» **Stored data entries**
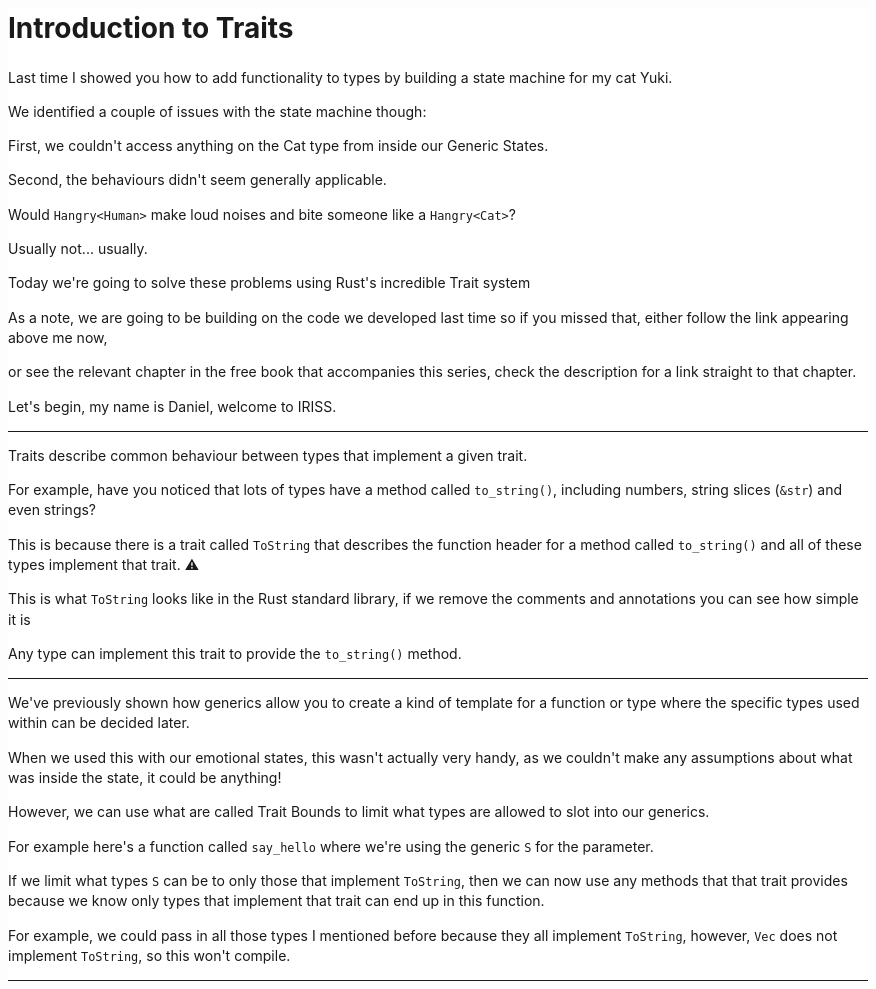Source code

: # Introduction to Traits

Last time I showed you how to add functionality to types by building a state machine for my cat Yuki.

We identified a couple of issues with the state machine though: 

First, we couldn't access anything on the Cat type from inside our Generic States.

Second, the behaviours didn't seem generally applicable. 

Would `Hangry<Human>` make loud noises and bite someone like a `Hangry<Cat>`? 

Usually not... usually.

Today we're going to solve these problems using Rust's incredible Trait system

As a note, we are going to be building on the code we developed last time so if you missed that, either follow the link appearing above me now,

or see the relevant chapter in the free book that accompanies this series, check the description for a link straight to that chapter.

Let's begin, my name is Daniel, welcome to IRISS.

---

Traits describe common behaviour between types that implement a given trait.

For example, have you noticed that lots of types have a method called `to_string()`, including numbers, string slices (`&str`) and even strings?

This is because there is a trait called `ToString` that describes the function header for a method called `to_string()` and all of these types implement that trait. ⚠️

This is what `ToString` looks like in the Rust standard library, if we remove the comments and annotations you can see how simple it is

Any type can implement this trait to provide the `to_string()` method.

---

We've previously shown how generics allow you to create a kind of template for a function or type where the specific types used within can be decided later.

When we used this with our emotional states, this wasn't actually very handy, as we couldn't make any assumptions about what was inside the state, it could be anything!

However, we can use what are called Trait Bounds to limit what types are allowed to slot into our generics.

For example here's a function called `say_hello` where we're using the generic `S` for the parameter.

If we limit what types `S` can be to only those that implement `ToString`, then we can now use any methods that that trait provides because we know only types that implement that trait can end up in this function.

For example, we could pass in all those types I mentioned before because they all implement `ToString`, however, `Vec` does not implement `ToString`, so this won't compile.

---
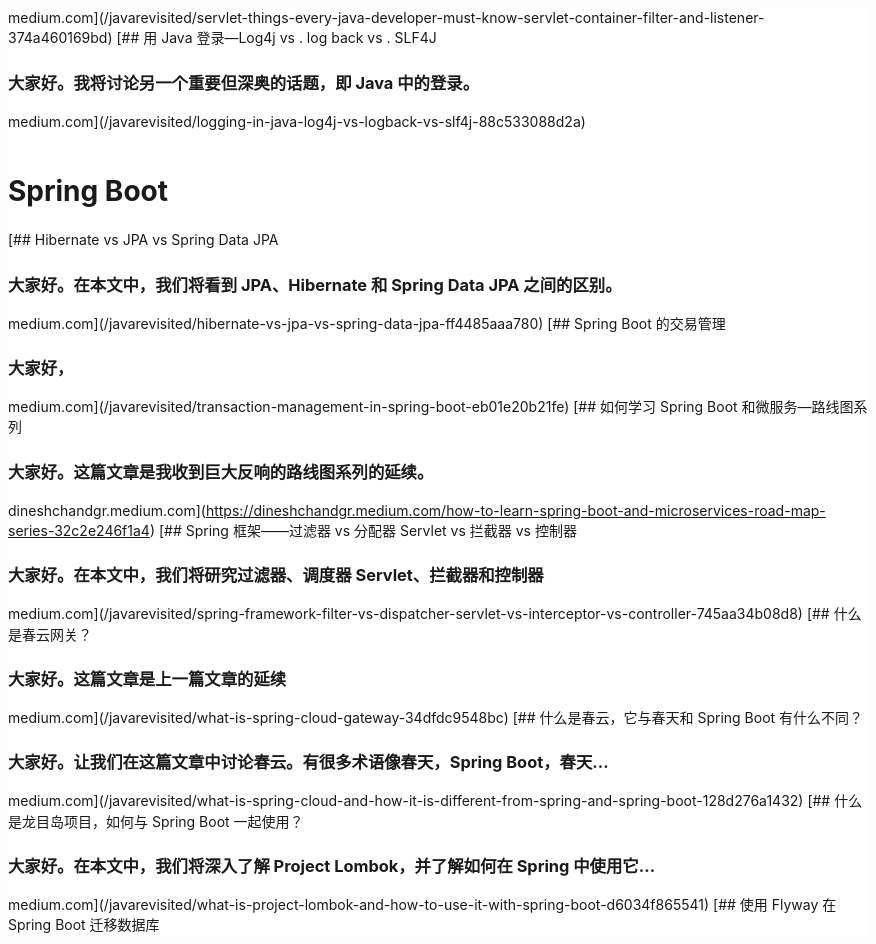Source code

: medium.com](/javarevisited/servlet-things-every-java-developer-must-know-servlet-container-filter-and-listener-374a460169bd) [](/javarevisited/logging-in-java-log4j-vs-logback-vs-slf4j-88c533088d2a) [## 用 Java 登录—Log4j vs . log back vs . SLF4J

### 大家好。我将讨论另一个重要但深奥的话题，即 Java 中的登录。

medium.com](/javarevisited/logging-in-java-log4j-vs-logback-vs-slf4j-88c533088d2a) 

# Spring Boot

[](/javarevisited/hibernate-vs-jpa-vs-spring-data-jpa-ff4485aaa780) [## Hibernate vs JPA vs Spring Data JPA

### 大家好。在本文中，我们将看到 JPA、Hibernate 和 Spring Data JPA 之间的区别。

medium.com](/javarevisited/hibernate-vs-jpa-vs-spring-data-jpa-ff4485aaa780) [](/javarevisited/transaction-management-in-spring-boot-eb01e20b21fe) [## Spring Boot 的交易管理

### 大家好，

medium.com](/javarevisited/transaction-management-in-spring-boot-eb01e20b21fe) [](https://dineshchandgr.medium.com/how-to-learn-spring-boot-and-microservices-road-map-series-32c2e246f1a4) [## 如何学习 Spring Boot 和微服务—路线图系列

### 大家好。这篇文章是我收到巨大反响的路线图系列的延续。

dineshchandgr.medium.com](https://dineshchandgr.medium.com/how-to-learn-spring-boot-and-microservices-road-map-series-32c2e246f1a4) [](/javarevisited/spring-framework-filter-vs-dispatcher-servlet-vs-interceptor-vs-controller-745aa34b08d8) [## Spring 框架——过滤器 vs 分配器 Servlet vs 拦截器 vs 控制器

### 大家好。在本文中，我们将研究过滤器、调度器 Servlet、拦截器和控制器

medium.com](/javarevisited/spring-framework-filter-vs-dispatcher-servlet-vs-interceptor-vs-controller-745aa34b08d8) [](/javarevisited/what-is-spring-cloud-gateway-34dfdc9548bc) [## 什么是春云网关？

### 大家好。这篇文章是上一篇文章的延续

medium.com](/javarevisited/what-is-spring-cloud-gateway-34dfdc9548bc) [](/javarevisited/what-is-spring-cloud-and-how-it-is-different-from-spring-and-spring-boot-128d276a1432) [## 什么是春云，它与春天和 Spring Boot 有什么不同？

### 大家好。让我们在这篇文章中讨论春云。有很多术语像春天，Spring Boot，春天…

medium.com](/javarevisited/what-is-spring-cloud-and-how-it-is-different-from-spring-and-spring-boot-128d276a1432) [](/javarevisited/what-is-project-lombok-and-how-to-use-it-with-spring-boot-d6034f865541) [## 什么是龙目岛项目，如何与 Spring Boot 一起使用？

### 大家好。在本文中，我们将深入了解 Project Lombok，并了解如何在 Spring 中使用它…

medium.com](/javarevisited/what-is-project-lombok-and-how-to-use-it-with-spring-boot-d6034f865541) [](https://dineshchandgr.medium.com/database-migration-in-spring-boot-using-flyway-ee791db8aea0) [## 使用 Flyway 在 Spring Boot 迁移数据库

» **Aim of the task**
All that belongs in your answer is the stretch of entries above from the line with "Usually not... usually." through the line with "As a note, we", printed exactly.

» **Response**
Usually not... usually.

Today we're going to solve these problems using Rust's incredible Trait system

As a note, we are going to be building on the code we developed last time so if you missed that, either follow the link appearing above me now,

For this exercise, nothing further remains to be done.